Pero la circulación de dinero es la misma y la incomodidad
es tan subjetiva como esa potestad de crear una regla para que otros la cumplan.
A mí me incomoda ver un local de Tennis, uno de Totto, uno de Balalaika, uno de
La Pasteur, uno de chucherías, uno de la Casa del Peluquero, uno de una
funeraria-mutual, uno de ventas de cactus, uno del banco que cada mes me saca
más dinero del que le consigno (y me incomoda más no ver nunca un baño dentro
del Metro). Todos esos locales para mí son ventas, y aunque no deambulan por
ahí sí interfieren en mi viaje, ellos me hacen compradora ambulante: los tengo
que ver, se me obliga a pensar que necesito una correa de Vélez o que es
urgente pagar ya por una loción antibacterial. Esos locales están permitidos en
el Metro de Medellín porque pagaron para ser permitidos: la regla, pues, tiene
excepciones si hay dinero de por medio. ¿Y la circulación de billetes? Cada vez
que alguien saca su monedera para pagar un esmalte o un bolso manoslibres, está
mostrando lo que tiene, está antojando al prójimo… Si queremos ver la regla de
ese modo, es posible.

• Enunciado: En el texto sobre los locales del Metro de Medellín, ¿por qué se dice que la regla tiene excepciones? Contesta en una a tres oraciones. El material viene de otra fuente.

[Imágenes de las páginas y texto extraído]
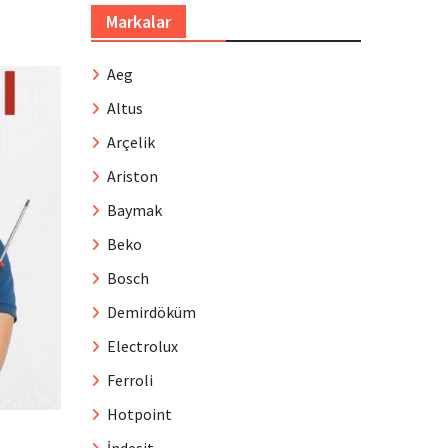
Markalar
Aeg
Altus
Arçelik
Ariston
Baymak
Beko
Bosch
Demirdöküm
Electrolux
Ferroli
Hotpoint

• Respuesta escrita: Porque esos locales están permitidos en el Metro de Medellín porque pagaron para estarlo. Así, la regla tiene excepciones cuando hay dinero de por medio.